The Ghanaian delegation will arrive at a summit designed to be the most expansive gathering of its kind between France and the African continent. Over 30 heads of state and 2,000 business leaders from France and Africa are expected to attend.
At a media briefing in Accra ahead of the summit, French Ambassador to Ghana Diarra Dimé-Labille framed the event as part of a broader recalibration of France’s continental strategy.
“The vision of President Macron is a balanced partnership where we can learn from each other,” Ambassador Dimé-Labille said.
Ghana’s President John Mahama will play an active role on the second day, co-chairing a session on building resilient healthcare systems. The session will focus on strengthening local production of vaccines and medicines, building on his earlier co-chairmanship of the One Health Summit held in Lyon, France, in April 2026.

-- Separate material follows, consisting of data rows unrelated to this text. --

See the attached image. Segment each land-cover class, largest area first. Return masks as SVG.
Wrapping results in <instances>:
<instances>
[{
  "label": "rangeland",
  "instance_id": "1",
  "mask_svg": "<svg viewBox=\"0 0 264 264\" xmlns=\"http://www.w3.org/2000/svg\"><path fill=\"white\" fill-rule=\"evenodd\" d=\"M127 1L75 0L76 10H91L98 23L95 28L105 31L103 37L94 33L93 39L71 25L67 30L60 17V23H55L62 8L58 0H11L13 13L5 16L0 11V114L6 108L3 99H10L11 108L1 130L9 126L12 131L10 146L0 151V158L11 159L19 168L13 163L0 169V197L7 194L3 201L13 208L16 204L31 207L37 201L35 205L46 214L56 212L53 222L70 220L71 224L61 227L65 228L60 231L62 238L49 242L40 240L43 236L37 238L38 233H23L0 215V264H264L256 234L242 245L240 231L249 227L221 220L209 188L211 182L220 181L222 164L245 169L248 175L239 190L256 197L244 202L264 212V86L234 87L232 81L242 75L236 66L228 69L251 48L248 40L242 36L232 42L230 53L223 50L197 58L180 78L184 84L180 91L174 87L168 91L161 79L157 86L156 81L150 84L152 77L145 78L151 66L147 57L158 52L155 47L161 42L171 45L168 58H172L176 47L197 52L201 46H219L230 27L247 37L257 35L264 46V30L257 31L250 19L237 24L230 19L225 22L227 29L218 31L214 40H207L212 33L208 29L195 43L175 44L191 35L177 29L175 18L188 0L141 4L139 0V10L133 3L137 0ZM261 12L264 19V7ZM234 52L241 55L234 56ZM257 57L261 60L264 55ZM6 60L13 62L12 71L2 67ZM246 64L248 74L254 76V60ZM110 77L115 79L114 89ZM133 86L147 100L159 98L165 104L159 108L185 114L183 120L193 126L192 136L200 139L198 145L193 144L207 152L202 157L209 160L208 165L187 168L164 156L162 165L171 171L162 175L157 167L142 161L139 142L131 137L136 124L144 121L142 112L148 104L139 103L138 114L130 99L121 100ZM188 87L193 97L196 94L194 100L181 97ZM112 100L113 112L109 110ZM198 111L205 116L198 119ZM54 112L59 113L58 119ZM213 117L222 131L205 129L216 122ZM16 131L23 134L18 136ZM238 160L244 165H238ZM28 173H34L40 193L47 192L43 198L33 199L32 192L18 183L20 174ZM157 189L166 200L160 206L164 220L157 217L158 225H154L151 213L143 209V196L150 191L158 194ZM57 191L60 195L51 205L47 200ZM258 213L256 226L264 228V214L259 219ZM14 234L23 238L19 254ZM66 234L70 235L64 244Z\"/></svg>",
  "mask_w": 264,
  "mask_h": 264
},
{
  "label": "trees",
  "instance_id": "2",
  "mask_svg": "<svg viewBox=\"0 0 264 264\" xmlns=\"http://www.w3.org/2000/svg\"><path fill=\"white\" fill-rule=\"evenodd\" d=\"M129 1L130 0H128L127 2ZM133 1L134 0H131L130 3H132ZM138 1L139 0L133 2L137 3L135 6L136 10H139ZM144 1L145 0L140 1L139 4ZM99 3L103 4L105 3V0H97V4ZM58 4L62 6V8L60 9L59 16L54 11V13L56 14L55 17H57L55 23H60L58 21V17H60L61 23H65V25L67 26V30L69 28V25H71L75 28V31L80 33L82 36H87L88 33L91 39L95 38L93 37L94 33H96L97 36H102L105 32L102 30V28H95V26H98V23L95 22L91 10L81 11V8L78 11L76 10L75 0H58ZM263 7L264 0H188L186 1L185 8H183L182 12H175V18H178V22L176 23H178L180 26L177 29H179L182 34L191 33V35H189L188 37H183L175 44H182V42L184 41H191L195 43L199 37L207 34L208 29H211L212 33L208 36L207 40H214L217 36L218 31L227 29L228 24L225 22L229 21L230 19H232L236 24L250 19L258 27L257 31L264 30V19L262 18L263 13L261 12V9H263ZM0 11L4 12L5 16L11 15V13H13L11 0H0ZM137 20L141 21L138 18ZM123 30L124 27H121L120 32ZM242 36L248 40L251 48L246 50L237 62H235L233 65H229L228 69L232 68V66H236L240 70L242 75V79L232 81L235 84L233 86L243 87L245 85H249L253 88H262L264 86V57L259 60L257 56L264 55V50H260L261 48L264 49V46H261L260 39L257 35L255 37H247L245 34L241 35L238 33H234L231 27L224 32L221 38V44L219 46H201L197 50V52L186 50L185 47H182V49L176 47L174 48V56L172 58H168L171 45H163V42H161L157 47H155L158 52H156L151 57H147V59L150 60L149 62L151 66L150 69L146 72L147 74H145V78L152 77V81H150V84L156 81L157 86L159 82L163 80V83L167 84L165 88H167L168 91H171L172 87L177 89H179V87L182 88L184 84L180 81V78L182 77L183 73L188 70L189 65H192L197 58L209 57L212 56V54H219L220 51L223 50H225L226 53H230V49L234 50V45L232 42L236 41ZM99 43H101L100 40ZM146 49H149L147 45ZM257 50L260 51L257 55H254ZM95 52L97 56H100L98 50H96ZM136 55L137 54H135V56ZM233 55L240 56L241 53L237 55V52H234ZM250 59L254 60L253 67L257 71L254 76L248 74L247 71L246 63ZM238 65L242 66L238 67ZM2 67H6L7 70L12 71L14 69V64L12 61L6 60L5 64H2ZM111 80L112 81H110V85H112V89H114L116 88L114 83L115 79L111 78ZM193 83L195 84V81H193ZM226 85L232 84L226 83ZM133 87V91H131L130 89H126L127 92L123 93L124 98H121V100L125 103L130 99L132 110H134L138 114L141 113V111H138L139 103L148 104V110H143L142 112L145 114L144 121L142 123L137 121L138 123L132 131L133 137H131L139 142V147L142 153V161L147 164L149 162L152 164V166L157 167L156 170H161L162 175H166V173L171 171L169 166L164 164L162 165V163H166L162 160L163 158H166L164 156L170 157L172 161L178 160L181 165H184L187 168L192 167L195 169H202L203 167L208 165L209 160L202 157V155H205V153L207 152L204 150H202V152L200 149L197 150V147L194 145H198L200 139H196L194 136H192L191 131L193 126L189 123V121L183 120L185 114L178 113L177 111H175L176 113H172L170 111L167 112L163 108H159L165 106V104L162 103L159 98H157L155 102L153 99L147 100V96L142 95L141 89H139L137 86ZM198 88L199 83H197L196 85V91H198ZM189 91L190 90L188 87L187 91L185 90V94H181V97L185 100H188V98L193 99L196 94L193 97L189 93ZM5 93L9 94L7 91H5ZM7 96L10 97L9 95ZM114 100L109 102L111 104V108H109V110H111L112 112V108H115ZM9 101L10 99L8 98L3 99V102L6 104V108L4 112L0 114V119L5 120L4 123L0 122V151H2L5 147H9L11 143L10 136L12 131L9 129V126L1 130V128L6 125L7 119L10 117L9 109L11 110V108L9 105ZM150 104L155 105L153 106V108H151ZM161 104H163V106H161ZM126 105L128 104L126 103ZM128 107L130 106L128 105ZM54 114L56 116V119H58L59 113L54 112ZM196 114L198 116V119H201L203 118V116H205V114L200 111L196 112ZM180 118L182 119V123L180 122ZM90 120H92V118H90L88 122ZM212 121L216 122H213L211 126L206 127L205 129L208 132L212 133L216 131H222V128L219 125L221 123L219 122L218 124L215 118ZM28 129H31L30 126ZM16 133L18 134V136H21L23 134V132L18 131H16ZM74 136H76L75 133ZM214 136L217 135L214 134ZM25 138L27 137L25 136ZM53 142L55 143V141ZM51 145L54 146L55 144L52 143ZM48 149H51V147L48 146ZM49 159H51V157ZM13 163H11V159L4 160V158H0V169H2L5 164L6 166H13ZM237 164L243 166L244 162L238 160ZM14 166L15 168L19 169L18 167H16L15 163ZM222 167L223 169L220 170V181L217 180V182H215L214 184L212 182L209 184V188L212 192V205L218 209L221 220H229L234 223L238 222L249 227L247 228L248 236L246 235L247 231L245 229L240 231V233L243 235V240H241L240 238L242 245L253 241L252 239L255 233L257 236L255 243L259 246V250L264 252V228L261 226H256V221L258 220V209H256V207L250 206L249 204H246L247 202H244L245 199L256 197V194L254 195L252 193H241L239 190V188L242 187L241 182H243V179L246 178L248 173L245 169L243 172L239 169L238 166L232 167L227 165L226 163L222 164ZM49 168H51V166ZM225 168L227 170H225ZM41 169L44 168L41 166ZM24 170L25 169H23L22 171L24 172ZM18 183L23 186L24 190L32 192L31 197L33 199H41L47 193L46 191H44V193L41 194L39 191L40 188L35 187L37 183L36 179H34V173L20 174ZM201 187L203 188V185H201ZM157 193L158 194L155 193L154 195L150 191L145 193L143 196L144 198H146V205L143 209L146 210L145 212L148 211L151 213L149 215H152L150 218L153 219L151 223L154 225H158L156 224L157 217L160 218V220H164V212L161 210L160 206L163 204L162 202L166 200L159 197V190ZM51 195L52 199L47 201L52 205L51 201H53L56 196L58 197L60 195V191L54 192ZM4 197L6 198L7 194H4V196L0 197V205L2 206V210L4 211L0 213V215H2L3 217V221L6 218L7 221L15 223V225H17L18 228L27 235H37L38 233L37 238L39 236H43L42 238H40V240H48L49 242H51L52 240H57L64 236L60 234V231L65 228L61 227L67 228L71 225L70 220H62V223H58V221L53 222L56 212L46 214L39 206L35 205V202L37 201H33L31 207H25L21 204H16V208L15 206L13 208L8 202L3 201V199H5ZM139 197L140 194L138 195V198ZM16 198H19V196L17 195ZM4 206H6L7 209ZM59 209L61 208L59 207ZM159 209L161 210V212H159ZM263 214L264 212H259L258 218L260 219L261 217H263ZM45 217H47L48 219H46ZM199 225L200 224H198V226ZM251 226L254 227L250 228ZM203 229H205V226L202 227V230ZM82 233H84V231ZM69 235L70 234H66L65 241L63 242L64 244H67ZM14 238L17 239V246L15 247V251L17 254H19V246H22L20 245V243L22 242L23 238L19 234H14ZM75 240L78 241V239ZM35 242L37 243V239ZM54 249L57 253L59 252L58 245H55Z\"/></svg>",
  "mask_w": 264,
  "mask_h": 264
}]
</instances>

Kenya’s High Commissioner to Ghana, Ambassador Ishahilidza Shem Amadi, identified the African Continental Free Trade Area (AfCFTA) as a central framework through which the summit’s outcomes should be measured, saying it presents an opportunity to advance the shared continental trade agenda.
The summit’s second day will take place at the Kenyatta International Convention Centre (KICC) and will be largely devoted to development financing and global governance challenges, with some conclusions expected to feed into the next Group of Seven (G7) summit that France will host in Evian in June.
Sessions will cover energy transition, green industrialisation, the blue economy, sustainable agriculture, digital competitiveness, and the role of youth and artificial intelligence in shaping Africa’s economic future.
The Africa Forward Summit builds on the Summit on Financing African Economies held in Paris in 2021, the New Global Financing Pact in 2023, the Africa Climate Summit in Nairobi in 2023, and the European Union-African Union Summit held in Luanda in November 2025.